[Recorded data — start]

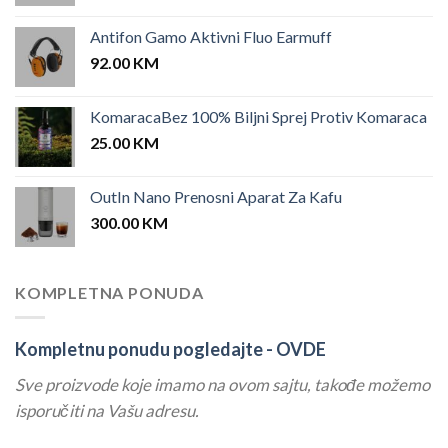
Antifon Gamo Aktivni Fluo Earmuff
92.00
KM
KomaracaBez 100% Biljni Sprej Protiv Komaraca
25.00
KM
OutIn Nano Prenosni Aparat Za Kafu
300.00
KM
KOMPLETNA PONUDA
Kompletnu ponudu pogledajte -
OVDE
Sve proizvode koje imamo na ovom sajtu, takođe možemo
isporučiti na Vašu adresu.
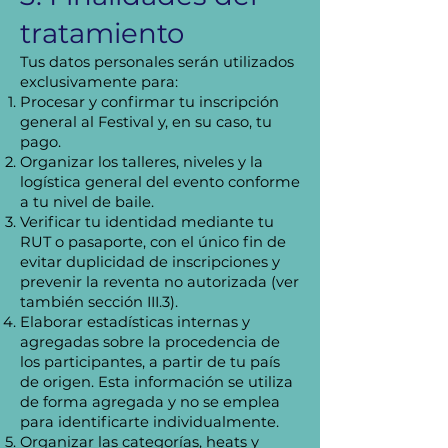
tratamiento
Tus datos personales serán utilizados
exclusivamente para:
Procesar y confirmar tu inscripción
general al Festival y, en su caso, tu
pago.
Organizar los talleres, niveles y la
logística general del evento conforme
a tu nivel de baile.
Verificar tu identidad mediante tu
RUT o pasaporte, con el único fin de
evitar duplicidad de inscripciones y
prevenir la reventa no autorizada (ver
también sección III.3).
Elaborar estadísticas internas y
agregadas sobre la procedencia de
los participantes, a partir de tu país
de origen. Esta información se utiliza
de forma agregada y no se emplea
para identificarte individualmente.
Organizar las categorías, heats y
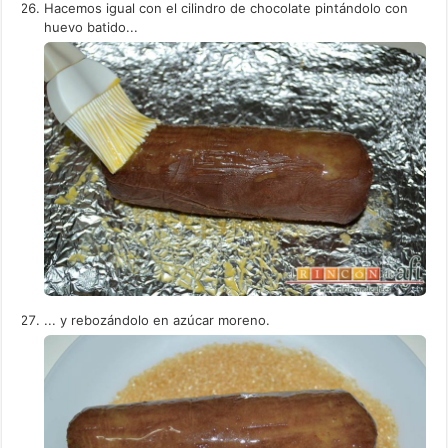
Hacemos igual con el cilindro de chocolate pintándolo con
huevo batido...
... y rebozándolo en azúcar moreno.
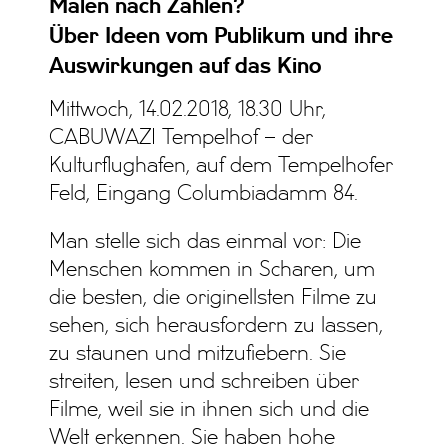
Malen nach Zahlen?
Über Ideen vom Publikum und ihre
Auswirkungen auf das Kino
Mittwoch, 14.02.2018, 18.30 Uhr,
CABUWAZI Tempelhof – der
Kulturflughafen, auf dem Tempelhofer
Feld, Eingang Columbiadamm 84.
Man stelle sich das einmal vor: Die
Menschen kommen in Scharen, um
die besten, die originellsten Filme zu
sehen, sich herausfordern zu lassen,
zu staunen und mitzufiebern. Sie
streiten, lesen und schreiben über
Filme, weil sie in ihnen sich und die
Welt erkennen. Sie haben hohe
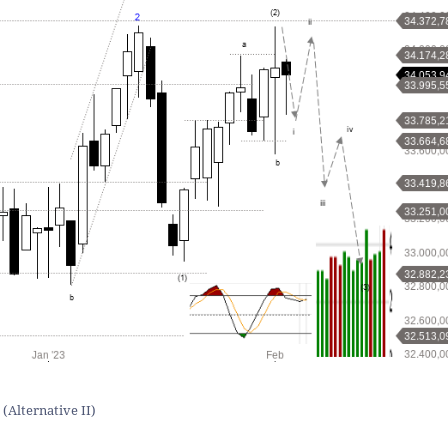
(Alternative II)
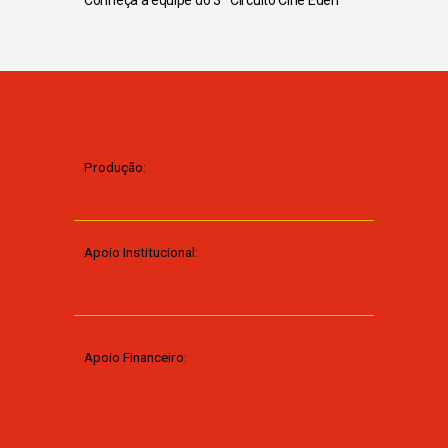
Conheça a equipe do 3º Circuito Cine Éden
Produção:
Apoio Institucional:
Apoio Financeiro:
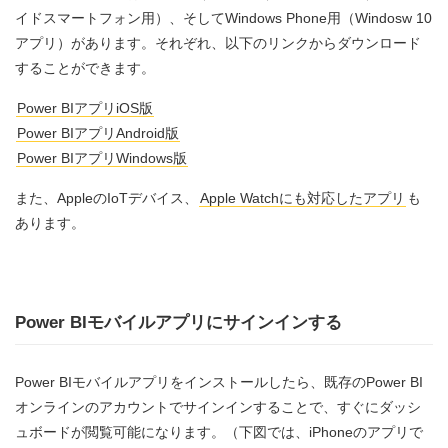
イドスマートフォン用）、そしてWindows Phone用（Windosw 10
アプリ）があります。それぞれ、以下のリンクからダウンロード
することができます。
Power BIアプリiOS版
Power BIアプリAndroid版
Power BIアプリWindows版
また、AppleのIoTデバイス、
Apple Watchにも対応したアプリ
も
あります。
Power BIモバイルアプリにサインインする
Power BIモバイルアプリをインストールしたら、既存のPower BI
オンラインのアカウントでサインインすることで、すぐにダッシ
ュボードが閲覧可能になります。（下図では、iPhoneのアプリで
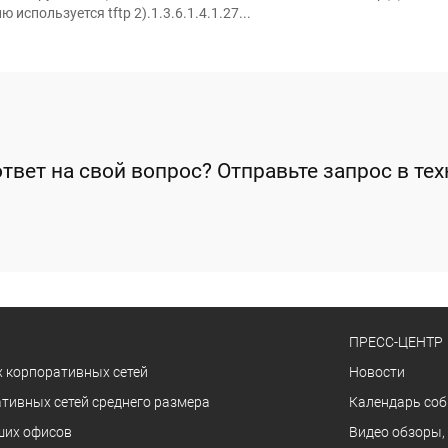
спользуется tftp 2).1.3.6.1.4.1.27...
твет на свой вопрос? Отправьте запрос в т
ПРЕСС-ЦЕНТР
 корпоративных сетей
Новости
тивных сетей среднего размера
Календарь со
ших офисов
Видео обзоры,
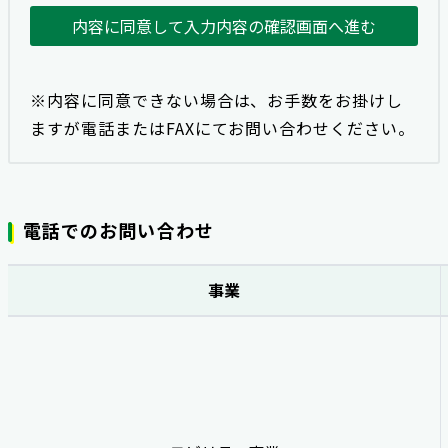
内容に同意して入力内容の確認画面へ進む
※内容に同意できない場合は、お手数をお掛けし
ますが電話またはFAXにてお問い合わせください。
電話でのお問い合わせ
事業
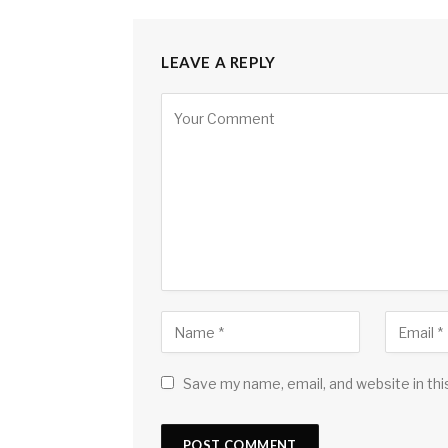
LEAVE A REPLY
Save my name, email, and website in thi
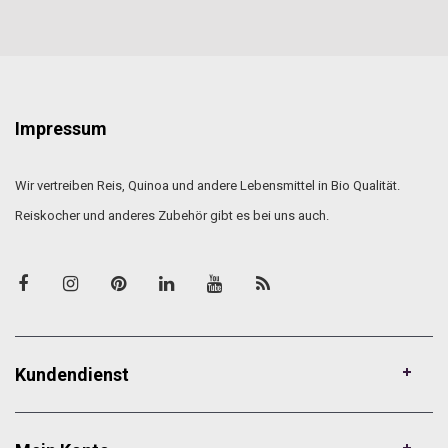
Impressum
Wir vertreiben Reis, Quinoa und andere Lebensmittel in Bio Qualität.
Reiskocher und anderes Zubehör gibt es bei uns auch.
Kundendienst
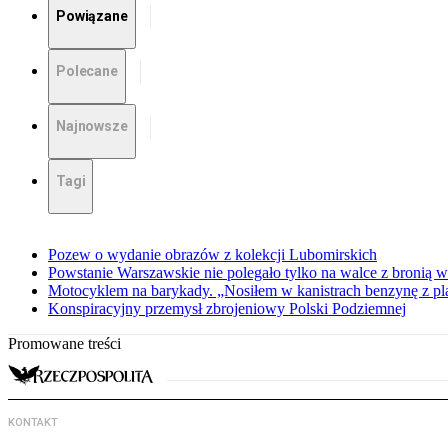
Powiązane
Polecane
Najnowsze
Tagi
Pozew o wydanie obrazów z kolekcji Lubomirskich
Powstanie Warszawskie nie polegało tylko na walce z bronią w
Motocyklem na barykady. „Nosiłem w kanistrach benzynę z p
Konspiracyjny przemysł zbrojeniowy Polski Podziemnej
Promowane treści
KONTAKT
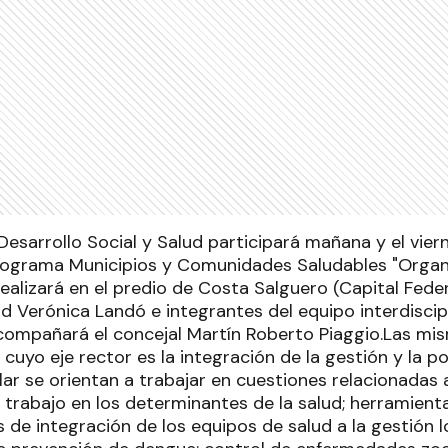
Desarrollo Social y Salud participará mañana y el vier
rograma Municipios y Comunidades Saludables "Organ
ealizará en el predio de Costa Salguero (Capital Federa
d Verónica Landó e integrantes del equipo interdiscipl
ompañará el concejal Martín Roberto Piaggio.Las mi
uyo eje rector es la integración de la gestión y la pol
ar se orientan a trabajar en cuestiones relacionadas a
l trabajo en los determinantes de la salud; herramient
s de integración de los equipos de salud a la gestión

[Recorded data — finish]

_Written task_
Locate every line above that contains the word "Organizar" and copy each one out, treating uppercase and lowercase letters as different.

_Solution to this exercise_
Organizar los talleres, niveles y la
Organizar las categorías, heats y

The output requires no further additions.